Stored dataset items
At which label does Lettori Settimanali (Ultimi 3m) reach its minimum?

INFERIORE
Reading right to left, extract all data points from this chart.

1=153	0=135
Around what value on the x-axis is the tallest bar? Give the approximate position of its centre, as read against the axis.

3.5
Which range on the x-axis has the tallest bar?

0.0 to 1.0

* * *

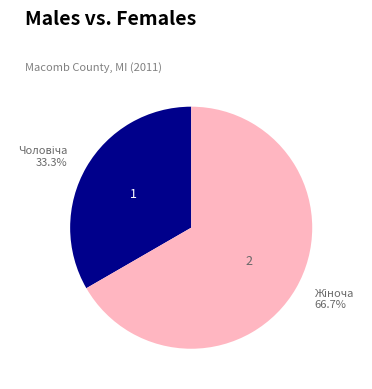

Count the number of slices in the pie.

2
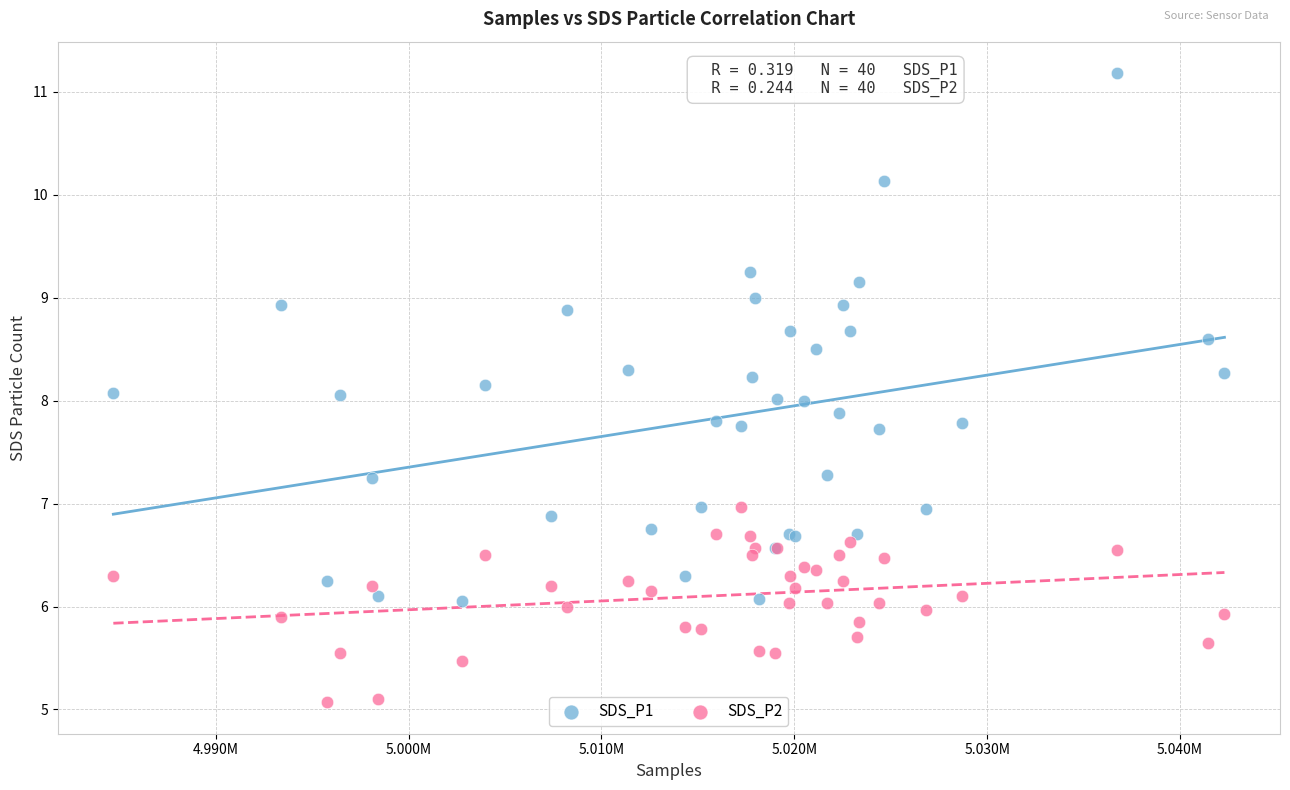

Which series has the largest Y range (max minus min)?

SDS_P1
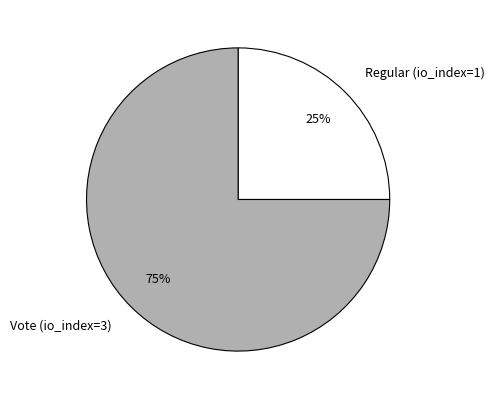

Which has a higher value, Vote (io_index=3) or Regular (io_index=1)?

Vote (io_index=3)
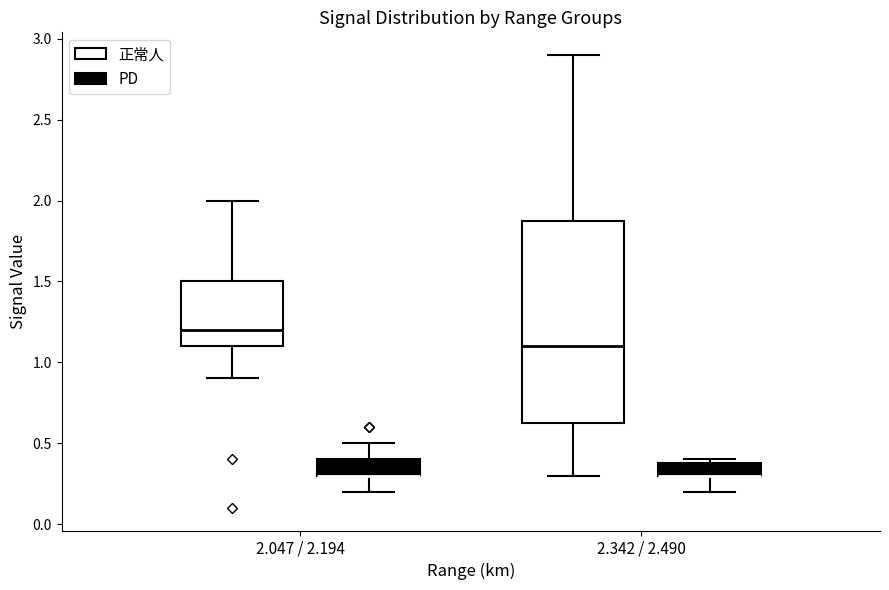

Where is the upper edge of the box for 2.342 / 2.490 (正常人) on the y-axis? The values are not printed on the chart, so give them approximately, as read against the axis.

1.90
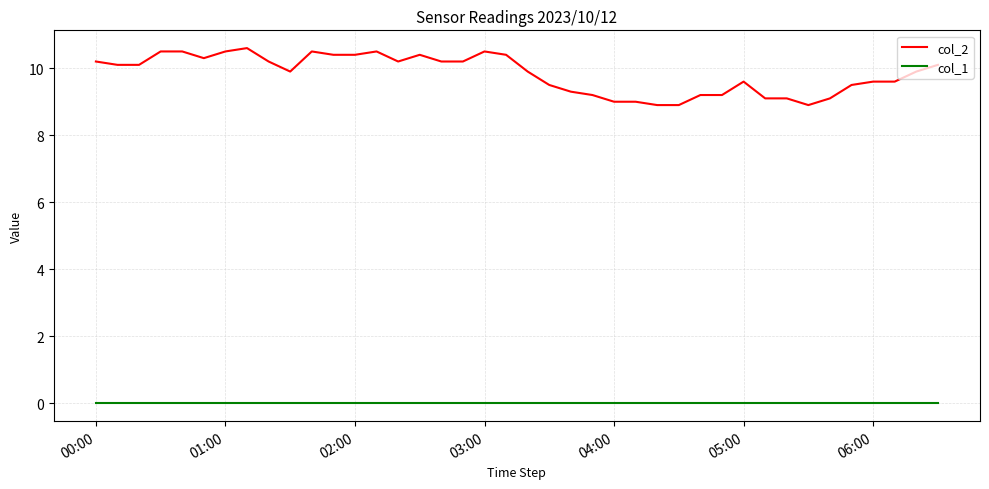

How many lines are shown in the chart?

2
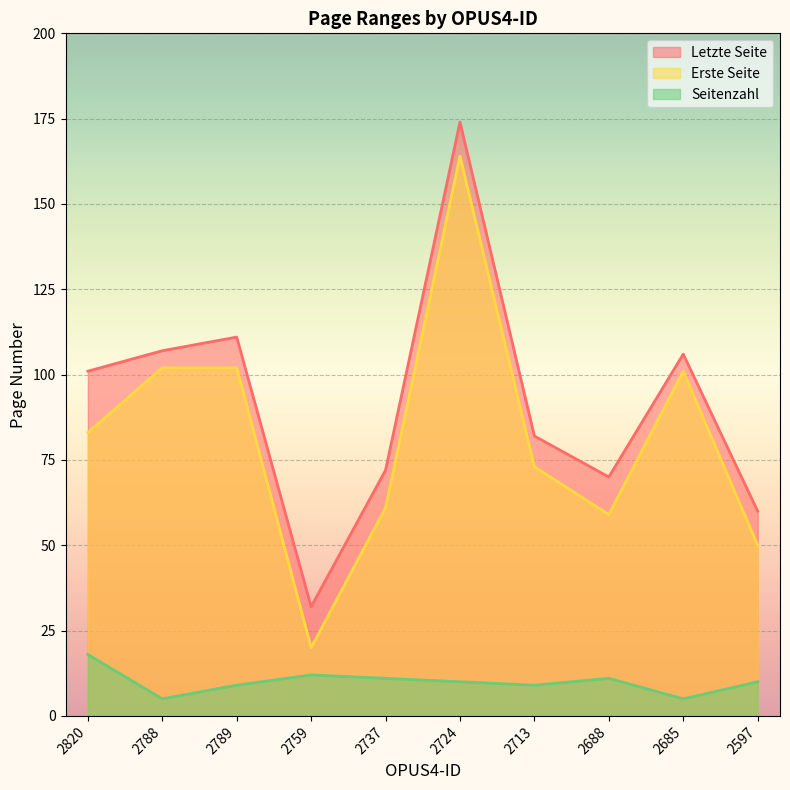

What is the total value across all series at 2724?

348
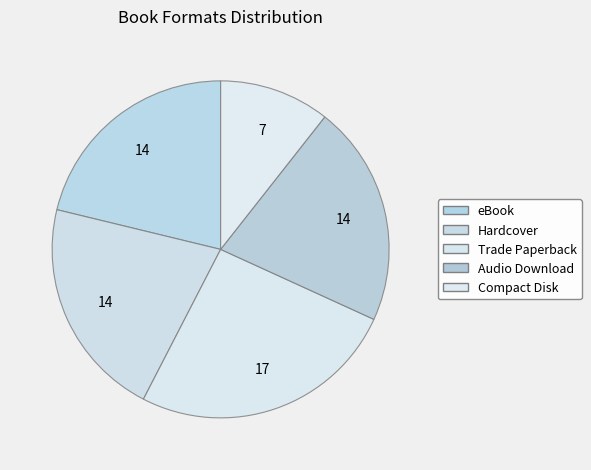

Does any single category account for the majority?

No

**Job item:**
Can you repeat the rows word for word, from the line with "At which label" to the line with "Which range on", both included?

**Solution to the problem:**
At which label does Lettori Settimanali (Ultimi 3m) reach its minimum?

INFERIORE
Reading right to left, extract all data points from this chart.

1=153	0=135
Around what value on the x-axis is the tallest bar? Give the approximate position of its centre, as read against the axis.

3.5
Which range on the x-axis has the tallest bar?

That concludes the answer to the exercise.